> EXERCISE
Leave out every line before the one containing "Page size: 2001x1125.", and set down that line and the rest through the end of the listing exactly.

———

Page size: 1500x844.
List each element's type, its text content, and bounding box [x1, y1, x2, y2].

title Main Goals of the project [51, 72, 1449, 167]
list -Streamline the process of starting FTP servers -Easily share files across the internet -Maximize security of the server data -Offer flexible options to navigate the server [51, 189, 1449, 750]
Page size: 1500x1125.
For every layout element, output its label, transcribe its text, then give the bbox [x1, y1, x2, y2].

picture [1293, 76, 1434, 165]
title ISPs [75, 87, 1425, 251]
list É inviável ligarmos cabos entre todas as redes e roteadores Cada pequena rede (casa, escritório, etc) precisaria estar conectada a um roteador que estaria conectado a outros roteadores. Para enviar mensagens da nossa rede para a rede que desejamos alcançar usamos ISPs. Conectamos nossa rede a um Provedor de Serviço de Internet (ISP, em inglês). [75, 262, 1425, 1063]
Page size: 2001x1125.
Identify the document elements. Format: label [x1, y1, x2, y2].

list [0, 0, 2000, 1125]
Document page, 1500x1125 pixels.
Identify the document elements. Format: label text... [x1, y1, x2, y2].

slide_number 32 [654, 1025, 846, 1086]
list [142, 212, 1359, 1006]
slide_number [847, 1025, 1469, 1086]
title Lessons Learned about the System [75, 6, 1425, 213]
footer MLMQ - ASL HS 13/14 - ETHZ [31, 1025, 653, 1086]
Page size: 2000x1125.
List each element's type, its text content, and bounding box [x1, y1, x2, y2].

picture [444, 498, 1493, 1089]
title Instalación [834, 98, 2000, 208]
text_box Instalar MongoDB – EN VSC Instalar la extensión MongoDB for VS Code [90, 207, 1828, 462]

———

> RESPONSE TO THIS EXERCISE
Page size: 2001x1125.
Identify the document elements. Format: label [x1, y1, x2, y2].

list [0, 0, 2000, 1125]
Document page, 1500x1125 pixels.
Identify the document elements. Format: label text... [x1, y1, x2, y2].

slide_number 32 [654, 1025, 846, 1086]
list [142, 212, 1359, 1006]
slide_number [847, 1025, 1469, 1086]
title Lessons Learned about the System [75, 6, 1425, 213]
footer MLMQ - ASL HS 13/14 - ETHZ [31, 1025, 653, 1086]
Page size: 2000x1125.
List each element's type, its text content, and bounding box [x1, y1, x2, y2].

picture [444, 498, 1493, 1089]
title Instalación [834, 98, 2000, 208]
text_box Instalar MongoDB – EN VSC Instalar la extensión MongoDB for VS Code [90, 207, 1828, 462]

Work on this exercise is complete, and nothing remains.